SHORT TASK:
Reproduce the Humdrum kern notation in the records below line for line and character for character. Leave the picture out of your answer.

━━ EXERCISE MATERIALS ━━

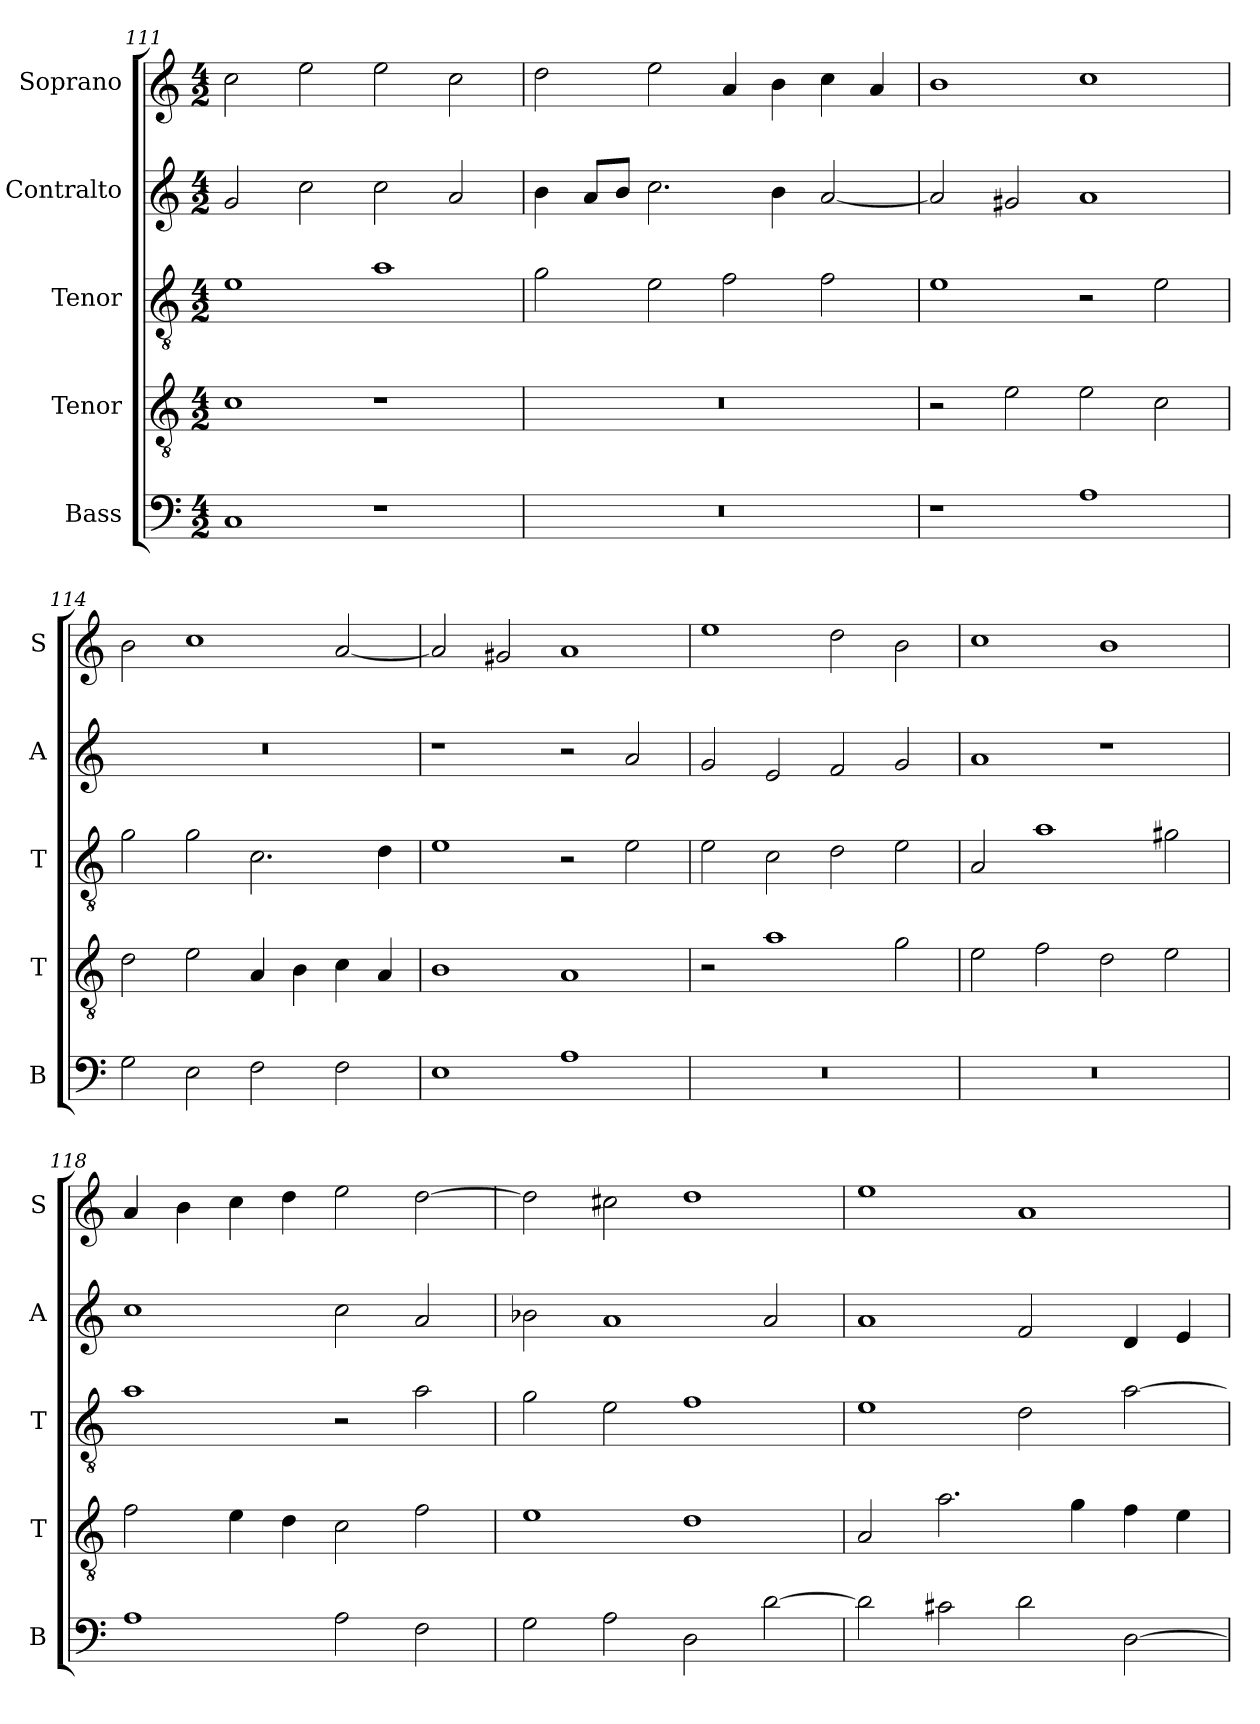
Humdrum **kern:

**kern	**kern	**kern	**kern	**kern
*part5	*part4	*part3	*part2	*part1
*staff5	*staff4	*staff3	*staff2	*staff1
*I"Bass	*I"Tenor	*I"Tenor	*I"Contralto	*I"Soprano
*I'B	*I'T	*I'T	*I'A	*I'S
*clefF4	*clefGv2	*clefGv2	*clefG2	*clefG2
*k[]	*k[]	*k[]	*k[]	*k[]
*A:aeo	*A:aeo	*A:aeo	*A:aeo	*A:aeo
*M4/2	*M4/2	*M4/2	*M4/2	*M4/2
=111	=111	=111	=111	=111
1C	1c	1e	2g	2cc
.	.	.	2cc	2ee
1r	1r	1a	2cc	2ee
.	.	.	2a	2cc
=112	=112	=112	=112	=112
0r	0r	2g	4b	2dd
.	.	.	8a/L	.
.	.	.	8b/J	.
.	.	2e	2.cc	2ee
.	.	2f	.	4a
.	.	.	4b	4b
.	.	2f	[2a	4cc
.	.	.	.	4a
=113	=113	=113	=113	=113
1r	2r	1e	2a]	1b
.	2e	.	2g#X	.
1A	2e	2r	1a	1cc
.	2c	2e	.	.
=114	=114	=114	=114	=114
2G	2d	2g	0r	2b
2E	2e	2g	.	1cc
2F	4A	2.c	.	.
.	4B	.	.	.
2F	4c	.	.	[2a
.	4A	4d	.	.
=115	=115	=115	=115	=115
1E	1B	1e	1r	2a]
.	.	.	.	2g#X
1A	1A	2r	2r	1a
.	.	2e	2a	.
=116	=116	=116	=116	=116
0r	2r	2e	2g	1ee
.	1a	2c	2e	.
.	.	2d	2f	2dd
.	2g	2e	2g	2b
=117	=117	=117	=117	=117
0r	2e	2A	1a	1cc
.	2f	1a	.	.
.	2d	.	1r	1b
.	2e	2g#X	.	.
=118	=118	=118	=118	=118
1A	2f	1a	1cc	4a
.	.	.	.	4b
.	4e	.	.	4cc
.	4d	.	.	4dd
2A	2c	2r	2cc	2ee
2F	2f	2a	2a	[2dd
=119	=119	=119	=119	=119
2G	1e	2g	2b-X	2dd]
2A	.	2e	1a	2cc#X
2D	1d	1f	.	1dd
[2d	.	.	2a	.
=120	=120	=120	=120	=120
2d]	2A	1e	1a	1ee
2c#X	2.a	.	.	.
2d	.	2d	2f	1a
.	4g	.	.	.
[2D	4f	[2a	4d	.
.	4e	.	4e	.
=	=	=	=	=
*-	*-	*-	*-	*-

━━━

COMPLETE RESPONSE:
Humdrum **kern:

**kern	**kern	**kern	**kern	**kern
*part5	*part4	*part3	*part2	*part1
*staff5	*staff4	*staff3	*staff2	*staff1
*I"Bass	*I"Tenor	*I"Tenor	*I"Contralto	*I"Soprano
*I'B	*I'T	*I'T	*I'A	*I'S
*clefF4	*clefGv2	*clefGv2	*clefG2	*clefG2
*k[]	*k[]	*k[]	*k[]	*k[]
*A:aeo	*A:aeo	*A:aeo	*A:aeo	*A:aeo
*M4/2	*M4/2	*M4/2	*M4/2	*M4/2
=111	=111	=111	=111	=111
1C	1c	1e	2g	2cc
.	.	.	2cc	2ee
1r	1r	1a	2cc	2ee
.	.	.	2a	2cc
=112	=112	=112	=112	=112
0r	0r	2g	4b	2dd
.	.	.	8a/L	.
.	.	.	8b/J	.
.	.	2e	2.cc	2ee
.	.	2f	.	4a
.	.	.	4b	4b
.	.	2f	[2a	4cc
.	.	.	.	4a
=113	=113	=113	=113	=113
1r	2r	1e	2a]	1b
.	2e	.	2g#X	.
1A	2e	2r	1a	1cc
.	2c	2e	.	.
=114	=114	=114	=114	=114
2G	2d	2g	0r	2b
2E	2e	2g	.	1cc
2F	4A	2.c	.	.
.	4B	.	.	.
2F	4c	.	.	[2a
.	4A	4d	.	.
=115	=115	=115	=115	=115
1E	1B	1e	1r	2a]
.	.	.	.	2g#X
1A	1A	2r	2r	1a
.	.	2e	2a	.
=116	=116	=116	=116	=116
0r	2r	2e	2g	1ee
.	1a	2c	2e	.
.	.	2d	2f	2dd
.	2g	2e	2g	2b
=117	=117	=117	=117	=117
0r	2e	2A	1a	1cc
.	2f	1a	.	.
.	2d	.	1r	1b
.	2e	2g#X	.	.
=118	=118	=118	=118	=118
1A	2f	1a	1cc	4a
.	.	.	.	4b
.	4e	.	.	4cc
.	4d	.	.	4dd
2A	2c	2r	2cc	2ee
2F	2f	2a	2a	[2dd
=119	=119	=119	=119	=119
2G	1e	2g	2b-X	2dd]
2A	.	2e	1a	2cc#X
2D	1d	1f	.	1dd
[2d	.	.	2a	.
=120	=120	=120	=120	=120
2d]	2A	1e	1a	1ee
2c#X	2.a	.	.	.
2d	.	2d	2f	1a
.	4g	.	.	.
[2D	4f	[2a	4d	.
.	4e	.	4e	.
=	=	=	=	=
*-	*-	*-	*-	*-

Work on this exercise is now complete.